One-vs-All Models for Asynchronous Training: An Empirical Analysis
This work addresses scalable model training for industrial classification systems with frequent updates, but it is incremental as it builds on existing OVA methods.
The paper tackles the problem of asynchronous training in One-vs-All classification systems by empirically analyzing how independent updates affect accuracy, finding that a proposed metric strongly correlates with model performance in Natural Language Understanding and Spoken Language Understanding tasks.
Any given classification problem can be modeled using multi-class or One-vs-All (OVA) architecture. An OVA system consists of as many OVA models as the number of classes, providing the advantage of asynchrony, where each OVA model can be re-trained independent of other models. This is particularly advantageous in settings where scalable model training is a consideration (for instance in an industrial environment where multiple and frequent updates need to be made to the classification system).

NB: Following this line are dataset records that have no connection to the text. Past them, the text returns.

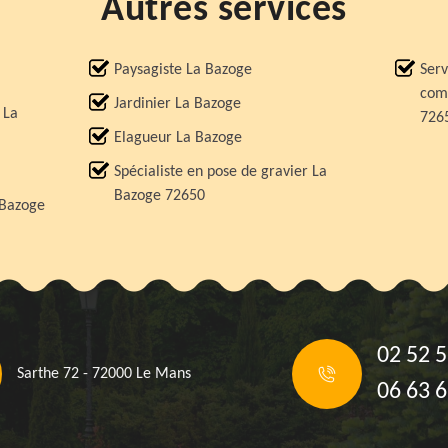
Autres services
Paysagiste La Bazoge
Serv
comp
Jardinier La Bazoge
 La
726
Elagueur La Bazoge
Spécialiste en pose de gravier La
Bazoge 72650
 Bazoge
02 52 5
Sarthe 72 - 72000 Le Mans
06 63 6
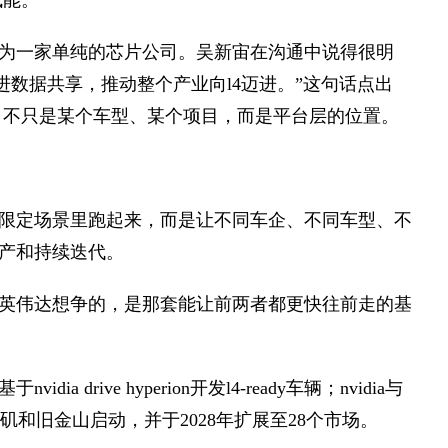
赋能。
为一家单纯的芯片公司。吴新宙在沟通中说得很明
进数据共享，推动整个产业向l4迈进。”这句话点出
，不只是某个车型、某个项目，而是平台层的位置。
限定场景里跑起来，而是让不同车企、不同车型、不
产和持续迭代。
英伟达想争的，是那套能让前两者都更快往前走的基
rive hyperion开发l4-ready车辆；nvidia与
在洛杉矶和旧金山启动，并于2028年扩展至28个市场。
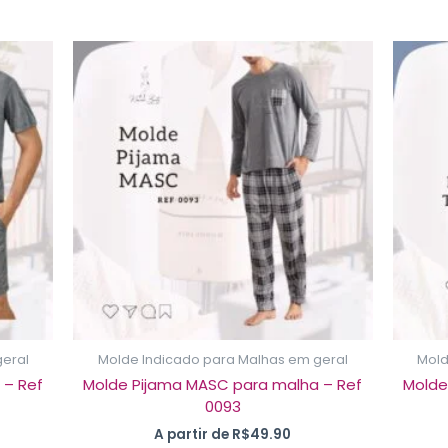
e
Este
duto
produto
m
tem
ias
várias
iantes.
variantes.
As
ções
opções
dem
podem
ser
olhidas
escolhidas
na
ina
página
do
duto
produto
geral
Molde Indicado para Malhas em geral
Mold
 – Ref
Molde Pijama MASC para malha – Ref
Molde
0093
A partir de
R$
49.90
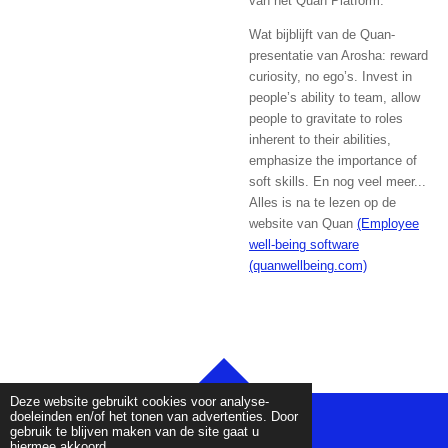
van het Quan Platform.
Wat bijblijft van de Quan-
presentatie van Arosha: reward
curiosity, no ego’s. Invest in
people’s ability to team, allow
people to gravitate to roles
inherent to their abilities,
emphasize the importance of
soft skills. En nog veel meer...
Alles is na te lezen op de
website van Quan
(Employee
well-being software
(quanwellbeing.com)
TOP
Deze website gebruikt cookies voor analyse-
doeleinden en/of het tonen van advertenties. Door
gebruik te blijven maken van de site gaat u
hiermee akkoord.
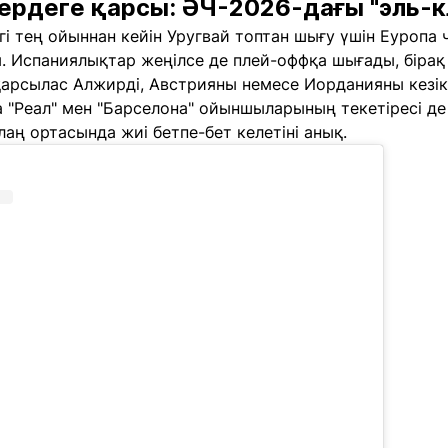
ердеге қарсы: ӘЧ-2026-дағы "эль-к
гі тең ойыннан кейін Уругвай топтан шығу үшін Еуропа
. Испаниялықтар жеңілсе де плей-оффқа шығады, бірақ 
арсылас Алжирді, Австрияны немесе Иорданияны кезікт
 "Реал" мен "Барселона" ойыншыларының текетіресі де
аң ортасында жиі бетпе-бет келетіні анық.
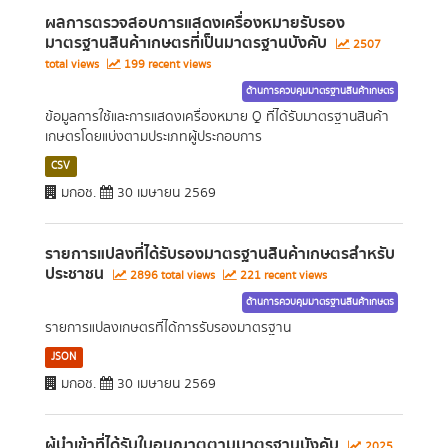
ผลการตรวจสอบการแสดงเครื่องหมายรับรอง
มาตรฐานสินค้าเกษตรที่เป็นมาตรฐานบังคับ
2507
total views
199 recent views
ด้านการควบคุมมาตรฐานสินค้าเกษตร
ข้อมูลการใช้และการแสดงเครื่องหมาย Q ที่ได้รับมาตรฐานสินค้า
เกษตรโดยแบ่งตามประเภทผู้ประกอบการ
CSV
มกอช.
30 เมษายน 2569
รายการแปลงที่ได้รับรองมาตรฐานสินค้าเกษตรสำหรับ
ประชาชน
2896 total views
221 recent views
ด้านการควบคุมมาตรฐานสินค้าเกษตร
รายการแปลงเกษตรที่ได้การรับรองมาตรฐาน
JSON
มกอช.
30 เมษายน 2569
ผู้นำเข้าที่ได้รับใบอนุญาตตามมาตรฐานบังคับ
2025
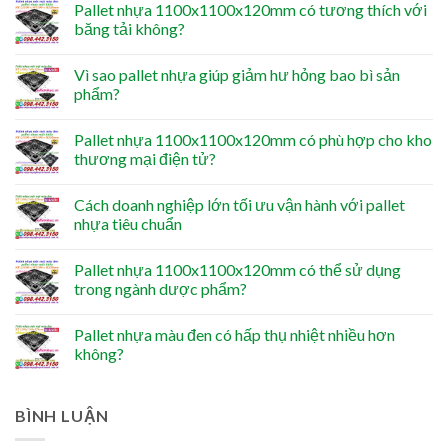
Pallet nhựa 1100x1100x120mm có tương thích với
băng tải không?
Vì sao pallet nhựa giúp giảm hư hỏng bao bì sản
phẩm?
Pallet nhựa 1100x1100x120mm có phù hợp cho kho
thương mại điện tử?
Cách doanh nghiệp lớn tối ưu vận hành với pallet
nhựa tiêu chuẩn
Pallet nhựa 1100x1100x120mm có thể sử dụng
trong ngành dược phẩm?
Pallet nhựa màu đen có hấp thụ nhiệt nhiều hơn
không?
BÌNH LUẬN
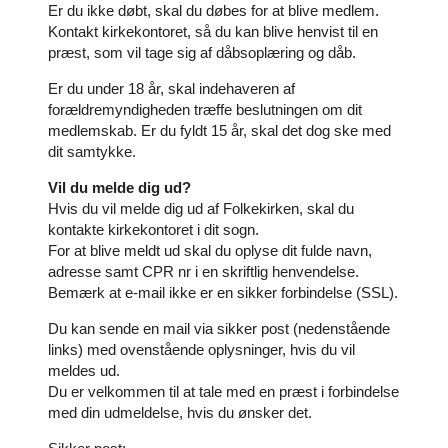
Er du ikke døbt, skal du døbes for at blive medlem.
Kontakt kirkekontoret, så du kan blive henvist til en
præst, som vil tage sig af dåbsoplæring og dåb.
Er du under 18 år, skal indehaveren af
forældremyndigheden træffe beslutningen om dit
medlemskab. Er du fyldt 15 år, skal det dog ske med
dit samtykke.
Vil du melde dig ud?
Hvis du vil melde dig ud af Folkekirken, skal du
kontakte kirkekontoret i dit sogn.
For at blive meldt ud skal du oplyse dit fulde navn,
adresse samt CPR nr i en skriftlig henvendelse.
Bemærk at e-mail ikke er en sikker forbindelse (SSL).
Du kan sende en mail via sikker post (nedenstående
links) med ovenstående oplysninger, hvis du vil
meldes ud.
Du er velkommen til at tale med en præst i forbindelse
med din udmeldelse, hvis du ønsker det.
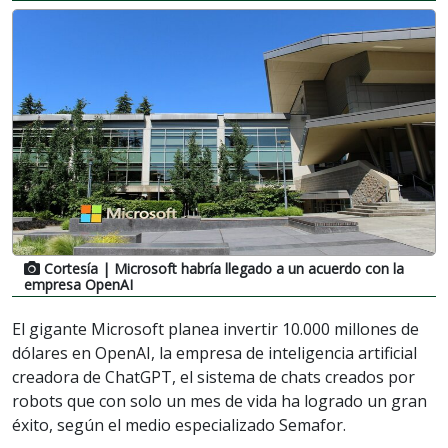
Cortesía
| Microsoft habría llegado a un acuerdo con la
empresa OpenAI
El gigante Microsoft planea invertir 10.000 millones de
dólares en OpenAI, la empresa de inteligencia artificial
creadora de ChatGPT, el sistema de chats creados por
robots que con solo un mes de vida ha logrado un gran
éxito, según el medio especializado Semafor.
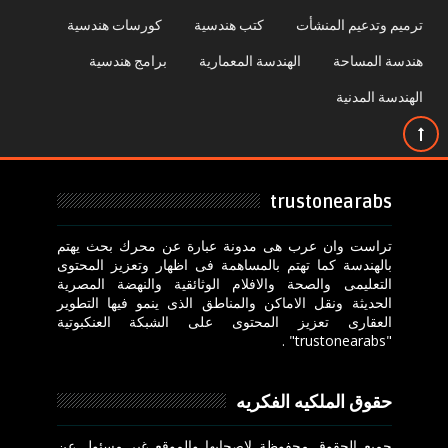
ترميم وتدعيم المنشأت
كتب هندسية
كورسات هندسية
هندسة المساحة
الهندسة المعمارية
برامج هندسية
الهندسة المدنية
trustonearabs
تراست وان عرب هى مدونة عبارة عن محرك بحث يهتم
بالهندسة كما تهتم بالمساهمة فى اظهار وتعزيز المحتوى
التعليمى والصحة والافلام الوثائقية والنهضة المصرية
الحديثة ونقل الاماكن والمناطق الذى ينمو فيها التطوير
العقارى تعزيز المحتوى على الشبكة العنكبوتية
"trustonearabs" .
حقوق الملكيه الفكريه
جميع الحقوق محفوظة لاصحابها والموقع غير مسئول عن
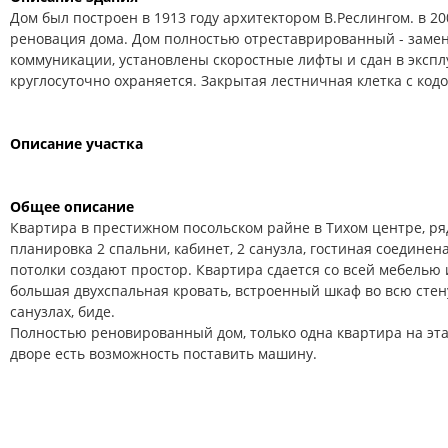
Дом был построен в 1913 году архитектором В.Реслингом. в 2
реновация дома. Дом полностью отреставрированный - заме
коммуникации, установлены скоростные лифты и сдан в экспл
круглосуточно охраняется. Закрытая лестничная клетка с код
Описание участка
Общее описание
Квартира в престижном посольском райне в Тихом центре, ря
планировка 2 спальни, кабинет, 2 санузла, гостиная соединена
потолки создают простор. Квартира сдается со всей мебелью 
большая двухспальная кровать, встроенный шкаф во всю сте
санузлах, биде.
Полностью реновированный дом, только одна квартира на эта
дворе есть возможность поставить машину.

In this paper, we conduct empirical analysis on realizing independent updates to OVA models and its impact on the accuracy of the overall OVA system. Given that asynchronous updates lead to differences in training datasets for OVA models, we first define a metric to quantify the differences in datasets. Thereafter, using Natural Language Understanding as a task of interest, we estimate the impact of three factors: (i) number of classes, (ii) number of data points and, (iii) divergences in training datasets across OVA models; on the OVA system accuracy. Finally, we observe the accuracy impact of increased asynchrony in a Spoken Language Understanding system. We analyze the results and establish that the proposed metric correlates strongly with the model performances in both the experimental settings.